"Dare say I might."

"I am sure of it; and that would have ruined all. The Squire would have laid his positive embargo on the marriage, for I was one of the hated Denisons; and he would have extorted a promise from Miss Winter never to see more of me during his life or after it. So I maintained my incognito to her, and said nothing to you. I might have spoken after the Squire's death, that's true enough; but I wanted her to care for myself alone, not for my prospective fortune. I very nearly told you at Christmas, father; but I thought I would wait just a little longer. Last week I went down to Nunham Priors for the purpose, but found you absent. To-morrow I intended to start for Nunham Priors again, expecting you would by that time be at home."

"He should take out a licence for special pleading, he should!" interjected Mr. Denison to Ella. "To hear the neat way he twists and turns things! Where you got your gift o' the gab from, Frank, I don't know. Not from me."

Frank smiled.

"It is true pleading, father. And you need no longer be under the fear that I shall bring home a black wife."

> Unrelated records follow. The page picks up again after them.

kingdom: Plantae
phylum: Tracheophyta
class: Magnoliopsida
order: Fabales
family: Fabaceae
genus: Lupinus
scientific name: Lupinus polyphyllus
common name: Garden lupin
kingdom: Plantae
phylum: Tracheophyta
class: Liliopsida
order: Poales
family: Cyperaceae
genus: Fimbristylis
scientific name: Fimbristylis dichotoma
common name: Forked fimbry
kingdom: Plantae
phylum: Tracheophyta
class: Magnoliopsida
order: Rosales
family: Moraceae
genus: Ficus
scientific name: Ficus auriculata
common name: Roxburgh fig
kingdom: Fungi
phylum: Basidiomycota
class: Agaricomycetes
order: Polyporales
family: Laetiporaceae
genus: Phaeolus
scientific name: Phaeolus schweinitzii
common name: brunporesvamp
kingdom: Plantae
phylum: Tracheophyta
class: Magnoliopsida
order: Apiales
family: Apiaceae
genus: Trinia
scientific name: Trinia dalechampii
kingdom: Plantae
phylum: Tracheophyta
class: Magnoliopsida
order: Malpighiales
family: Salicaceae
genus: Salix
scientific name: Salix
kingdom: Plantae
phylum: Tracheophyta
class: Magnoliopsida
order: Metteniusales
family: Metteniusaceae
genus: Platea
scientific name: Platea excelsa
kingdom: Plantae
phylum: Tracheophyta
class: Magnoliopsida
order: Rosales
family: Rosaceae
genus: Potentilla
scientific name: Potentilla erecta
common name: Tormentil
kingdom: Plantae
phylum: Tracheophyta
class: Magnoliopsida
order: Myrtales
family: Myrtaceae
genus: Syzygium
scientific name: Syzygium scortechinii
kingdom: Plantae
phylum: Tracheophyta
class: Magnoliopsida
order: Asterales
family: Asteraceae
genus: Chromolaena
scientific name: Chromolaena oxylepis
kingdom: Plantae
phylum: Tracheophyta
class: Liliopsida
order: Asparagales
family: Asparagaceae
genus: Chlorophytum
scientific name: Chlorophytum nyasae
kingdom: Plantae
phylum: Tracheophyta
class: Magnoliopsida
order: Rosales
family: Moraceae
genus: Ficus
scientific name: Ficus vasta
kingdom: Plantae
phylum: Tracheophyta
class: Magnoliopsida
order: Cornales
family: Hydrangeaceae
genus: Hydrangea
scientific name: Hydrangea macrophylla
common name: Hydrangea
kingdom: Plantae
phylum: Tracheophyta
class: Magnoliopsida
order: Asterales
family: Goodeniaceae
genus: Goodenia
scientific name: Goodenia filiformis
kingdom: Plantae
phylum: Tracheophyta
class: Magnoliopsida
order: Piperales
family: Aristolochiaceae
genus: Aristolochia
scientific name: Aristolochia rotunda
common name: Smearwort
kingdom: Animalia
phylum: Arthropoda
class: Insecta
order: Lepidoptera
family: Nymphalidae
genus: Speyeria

"There's some sense in the 'Dougal creature' yet," muttered the old gentleman, with a flourish of his pocket-handkerchief. "Ah, my dear, what, can I say to him, in what terms can I scold him, when he proffers you to me as his excuse? I can only forgive him, yes, were it a thousand times over!" He drew her to him, and kissed her very tenderly. "You shall be as my daughter--as my own child to me in every way. Heaven has been kinder to me than my deserts--and I am quite sure it has to Frank! And now there will no longer be any question of your quitting the old homestead here."

"But it is yours, sir," answered Ella, through her tears.

"My dear, it is Frank's from this day. I shall never quit my own home of many years. Good gracious! how would all the bric-a-brac be packed and moved? I'll come and see you both here as often as it suits me, and you must come in turn to me."

"And you will stay with me a few days now, to begin with, won't you?" pleaded the grateful girl. "Aunt Gertrude is here, you know."

"Won't say but I will, my dear. I should like to see a bit more of the old family place."